*** AVAILABLE DATA Section Begins ***

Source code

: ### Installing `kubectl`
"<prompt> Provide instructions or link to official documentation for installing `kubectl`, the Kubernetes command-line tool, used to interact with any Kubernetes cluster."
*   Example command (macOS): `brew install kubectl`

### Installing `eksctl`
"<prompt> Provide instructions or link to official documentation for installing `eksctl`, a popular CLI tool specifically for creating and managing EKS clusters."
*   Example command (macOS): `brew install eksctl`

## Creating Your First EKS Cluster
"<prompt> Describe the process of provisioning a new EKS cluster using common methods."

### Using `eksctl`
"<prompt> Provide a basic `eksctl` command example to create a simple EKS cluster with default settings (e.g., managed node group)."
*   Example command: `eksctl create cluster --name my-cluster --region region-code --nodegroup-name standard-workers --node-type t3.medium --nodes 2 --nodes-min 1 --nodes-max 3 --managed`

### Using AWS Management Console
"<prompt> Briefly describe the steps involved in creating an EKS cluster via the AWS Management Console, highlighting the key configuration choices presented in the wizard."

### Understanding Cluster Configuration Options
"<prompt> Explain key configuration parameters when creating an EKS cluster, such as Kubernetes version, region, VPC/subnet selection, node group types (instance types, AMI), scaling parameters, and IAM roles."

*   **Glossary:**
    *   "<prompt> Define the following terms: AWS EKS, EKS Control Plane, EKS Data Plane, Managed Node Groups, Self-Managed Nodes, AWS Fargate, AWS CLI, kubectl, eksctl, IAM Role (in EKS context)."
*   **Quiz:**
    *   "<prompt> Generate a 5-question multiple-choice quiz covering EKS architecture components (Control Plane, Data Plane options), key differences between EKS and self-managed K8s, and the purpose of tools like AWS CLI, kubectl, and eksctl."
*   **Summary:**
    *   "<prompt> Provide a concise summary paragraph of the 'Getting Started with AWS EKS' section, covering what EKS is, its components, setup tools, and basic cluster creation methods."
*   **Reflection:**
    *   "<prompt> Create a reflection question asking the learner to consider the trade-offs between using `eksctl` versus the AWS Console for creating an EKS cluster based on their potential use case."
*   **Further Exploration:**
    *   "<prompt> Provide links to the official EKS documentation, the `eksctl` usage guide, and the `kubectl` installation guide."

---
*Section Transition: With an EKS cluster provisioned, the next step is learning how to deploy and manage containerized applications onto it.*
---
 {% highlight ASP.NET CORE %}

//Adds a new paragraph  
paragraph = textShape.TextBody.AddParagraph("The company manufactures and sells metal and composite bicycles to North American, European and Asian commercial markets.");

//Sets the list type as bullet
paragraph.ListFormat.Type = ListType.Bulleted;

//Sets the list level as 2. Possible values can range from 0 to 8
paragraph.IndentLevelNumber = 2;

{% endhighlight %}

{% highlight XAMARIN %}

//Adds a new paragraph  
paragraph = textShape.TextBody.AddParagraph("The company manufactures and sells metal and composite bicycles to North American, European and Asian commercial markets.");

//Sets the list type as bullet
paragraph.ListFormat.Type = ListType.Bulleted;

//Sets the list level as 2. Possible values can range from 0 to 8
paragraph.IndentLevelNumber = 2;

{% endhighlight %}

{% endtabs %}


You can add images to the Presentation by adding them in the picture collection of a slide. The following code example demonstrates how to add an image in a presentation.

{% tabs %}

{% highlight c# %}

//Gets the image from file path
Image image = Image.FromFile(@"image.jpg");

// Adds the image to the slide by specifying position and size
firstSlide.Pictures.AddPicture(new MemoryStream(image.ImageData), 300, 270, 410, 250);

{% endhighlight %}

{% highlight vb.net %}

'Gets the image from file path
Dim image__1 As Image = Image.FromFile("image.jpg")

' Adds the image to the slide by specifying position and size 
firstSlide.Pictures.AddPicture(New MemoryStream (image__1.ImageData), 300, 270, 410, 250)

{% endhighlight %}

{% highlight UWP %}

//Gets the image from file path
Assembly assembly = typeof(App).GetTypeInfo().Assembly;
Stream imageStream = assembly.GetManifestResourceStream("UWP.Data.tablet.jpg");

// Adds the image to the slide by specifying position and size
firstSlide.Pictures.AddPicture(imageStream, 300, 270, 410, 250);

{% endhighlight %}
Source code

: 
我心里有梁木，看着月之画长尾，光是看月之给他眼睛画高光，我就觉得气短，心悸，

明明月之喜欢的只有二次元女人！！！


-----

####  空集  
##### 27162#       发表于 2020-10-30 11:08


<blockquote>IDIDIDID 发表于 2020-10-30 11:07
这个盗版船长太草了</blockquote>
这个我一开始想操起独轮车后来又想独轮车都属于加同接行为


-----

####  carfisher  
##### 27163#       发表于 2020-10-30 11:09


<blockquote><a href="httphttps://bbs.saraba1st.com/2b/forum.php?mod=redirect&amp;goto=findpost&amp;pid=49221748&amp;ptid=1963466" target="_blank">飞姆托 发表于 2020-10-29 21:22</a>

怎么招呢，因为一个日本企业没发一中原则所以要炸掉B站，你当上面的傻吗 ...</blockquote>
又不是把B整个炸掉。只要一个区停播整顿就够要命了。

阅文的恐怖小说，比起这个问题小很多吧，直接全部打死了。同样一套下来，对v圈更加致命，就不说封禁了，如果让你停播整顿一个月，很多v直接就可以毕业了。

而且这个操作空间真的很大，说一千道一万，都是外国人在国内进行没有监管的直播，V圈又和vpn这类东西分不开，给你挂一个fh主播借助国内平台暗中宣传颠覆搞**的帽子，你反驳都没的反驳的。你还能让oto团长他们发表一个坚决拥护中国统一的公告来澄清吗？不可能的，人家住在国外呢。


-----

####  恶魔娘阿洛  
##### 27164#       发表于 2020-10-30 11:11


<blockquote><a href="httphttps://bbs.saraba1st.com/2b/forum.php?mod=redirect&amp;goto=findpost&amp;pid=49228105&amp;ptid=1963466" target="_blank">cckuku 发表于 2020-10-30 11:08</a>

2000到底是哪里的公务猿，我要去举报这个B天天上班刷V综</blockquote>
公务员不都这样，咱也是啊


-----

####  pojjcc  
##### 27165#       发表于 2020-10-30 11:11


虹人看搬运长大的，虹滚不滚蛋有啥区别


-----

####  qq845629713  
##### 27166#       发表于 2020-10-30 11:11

*** AVAILABLE DATA Section Ends ***

From the first record to the last, copy everything exactly.

**WRITTEN ANSWER**
Source code

: ### Installing `kubectl`
"<prompt> Provide instructions or link to official documentation for installing `kubectl`, the Kubernetes command-line tool, used to interact with any Kubernetes cluster."
*   Example command (macOS): `brew install kubectl`

### Installing `eksctl`
"<prompt> Provide instructions or link to official documentation for installing `eksctl`, a popular CLI tool specifically for creating and managing EKS clusters."
*   Example command (macOS): `brew install eksctl`

## Creating Your First EKS Cluster
"<prompt> Describe the process of provisioning a new EKS cluster using common methods."

### Using `eksctl`
"<prompt> Provide a basic `eksctl` command example to create a simple EKS cluster with default settings (e.g., managed node group)."
*   Example command: `eksctl create cluster --name my-cluster --region region-code --nodegroup-name standard-workers --node-type t3.medium --nodes 2 --nodes-min 1 --nodes-max 3 --managed`

### Using AWS Management Console
"<prompt> Briefly describe the steps involved in creating an EKS cluster via the AWS Management Console, highlighting the key configuration choices presented in the wizard."

### Understanding Cluster Configuration Options
"<prompt> Explain key configuration parameters when creating an EKS cluster, such as Kubernetes version, region, VPC/subnet selection, node group types (instance types, AMI), scaling parameters, and IAM roles."

*   **Glossary:**
    *   "<prompt> Define the following terms: AWS EKS, EKS Control Plane, EKS Data Plane, Managed Node Groups, Self-Managed Nodes, AWS Fargate, AWS CLI, kubectl, eksctl, IAM Role (in EKS context)."
*   **Quiz:**
    *   "<prompt> Generate a 5-question multiple-choice quiz covering EKS architecture components (Control Plane, Data Plane options), key differences between EKS and self-managed K8s, and the purpose of tools like AWS CLI, kubectl, and eksctl."
*   **Summary:**
    *   "<prompt> Provide a concise summary paragraph of the 'Getting Started with AWS EKS' section, covering what EKS is, its components, setup tools, and basic cluster creation methods."
*   **Reflection:**
    *   "<prompt> Create a reflection question asking the learner to consider the trade-offs between using `eksctl` versus the AWS Console for creating an EKS cluster based on their potential use case."
*   **Further Exploration:**
    *   "<prompt> Provide links to the official EKS documentation, the `eksctl` usage guide, and the `kubectl` installation guide."

---
*Section Transition: With an EKS cluster provisioned, the next step is learning how to deploy and manage containerized applications onto it.*
---
 {% highlight ASP.NET CORE %}

//Adds a new paragraph  
paragraph = textShape.TextBody.AddParagraph("The company manufactures and sells metal and composite bicycles to North American, European and Asian commercial markets.");

//Sets the list type as bullet
paragraph.ListFormat.Type = ListType.Bulleted;

//Sets the list level as 2. Possible values can range from 0 to 8
paragraph.IndentLevelNumber = 2;

{% endhighlight %}

{% highlight XAMARIN %}

//Adds a new paragraph  
paragraph = textShape.TextBody.AddParagraph("The company manufactures and sells metal and composite bicycles to North American, European and Asian commercial markets.");

//Sets the list type as bullet
paragraph.ListFormat.Type = ListType.Bulleted;

//Sets the list level as 2. Possible values can range from 0 to 8
paragraph.IndentLevelNumber = 2;

{% endhighlight %}

{% endtabs %}


You can add images to the Presentation by adding them in the picture collection of a slide. The following code example demonstrates how to add an image in a presentation.

{% tabs %}

{% highlight c# %}

//Gets the image from file path
Image image = Image.FromFile(@"image.jpg");

// Adds the image to the slide by specifying position and size
firstSlide.Pictures.AddPicture(new MemoryStream(image.ImageData), 300, 270, 410, 250);

{% endhighlight %}

{% highlight vb.net %}

'Gets the image from file path
Dim image__1 As Image = Image.FromFile("image.jpg")

' Adds the image to the slide by specifying position and size 
firstSlide.Pictures.AddPicture(New MemoryStream (image__1.ImageData), 300, 270, 410, 250)

{% endhighlight %}

{% highlight UWP %}

//Gets the image from file path
Assembly assembly = typeof(App).GetTypeInfo().Assembly;
Stream imageStream = assembly.GetManifestResourceStream("UWP.Data.tablet.jpg");

// Adds the image to the slide by specifying position and size
firstSlide.Pictures.AddPicture(imageStream, 300, 270, 410, 250);

{% endhighlight %}
Source code

: 
我心里有梁木，看着月之画长尾，光是看月之给他眼睛画高光，我就觉得气短，心悸，

明明月之喜欢的只有二次元女人！！！


-----

####  空集  
##### 27162#       发表于 2020-10-30 11:08


<blockquote>IDIDIDID 发表于 2020-10-30 11:07
这个盗版船长太草了</blockquote>
这个我一开始想操起独轮车后来又想独轮车都属于加同接行为


-----

####  carfisher  
##### 27163#       发表于 2020-10-30 11:09


<blockquote><a href="httphttps://bbs.saraba1st.com/2b/forum.php?mod=redirect&amp;goto=findpost&amp;pid=49221748&amp;ptid=1963466" target="_blank">飞姆托 发表于 2020-10-29 21:22</a>

怎么招呢，因为一个日本企业没发一中原则所以要炸掉B站，你当上面的傻吗 ...</blockquote>
又不是把B整个炸掉。只要一个区停播整顿就够要命了。

阅文的恐怖小说，比起这个问题小很多吧，直接全部打死了。同样一套下来，对v圈更加致命，就不说封禁了，如果让你停播整顿一个月，很多v直接就可以毕业了。

而且这个操作空间真的很大，说一千道一万，都是外国人在国内进行没有监管的直播，V圈又和vpn这类东西分不开，给你挂一个fh主播借助国内平台暗中宣传颠覆搞**的帽子，你反驳都没的反驳的。你还能让oto团长他们发表一个坚决拥护中国统一的公告来澄清吗？不可能的，人家住在国外呢。


-----

####  恶魔娘阿洛  
##### 27164#       发表于 2020-10-30 11:11


<blockquote><a href="httphttps://bbs.saraba1st.com/2b/forum.php?mod=redirect&amp;goto=findpost&amp;pid=49228105&amp;ptid=1963466" target="_blank">cckuku 发表于 2020-10-30 11:08</a>

2000到底是哪里的公务猿，我要去举报这个B天天上班刷V综</blockquote>
公务员不都这样，咱也是啊


-----

####  pojjcc  
##### 27165#       发表于 2020-10-30 11:11


虹人看搬运长大的，虹滚不滚蛋有啥区别


-----

####  qq845629713  
##### 27166#       发表于 2020-10-30 11:11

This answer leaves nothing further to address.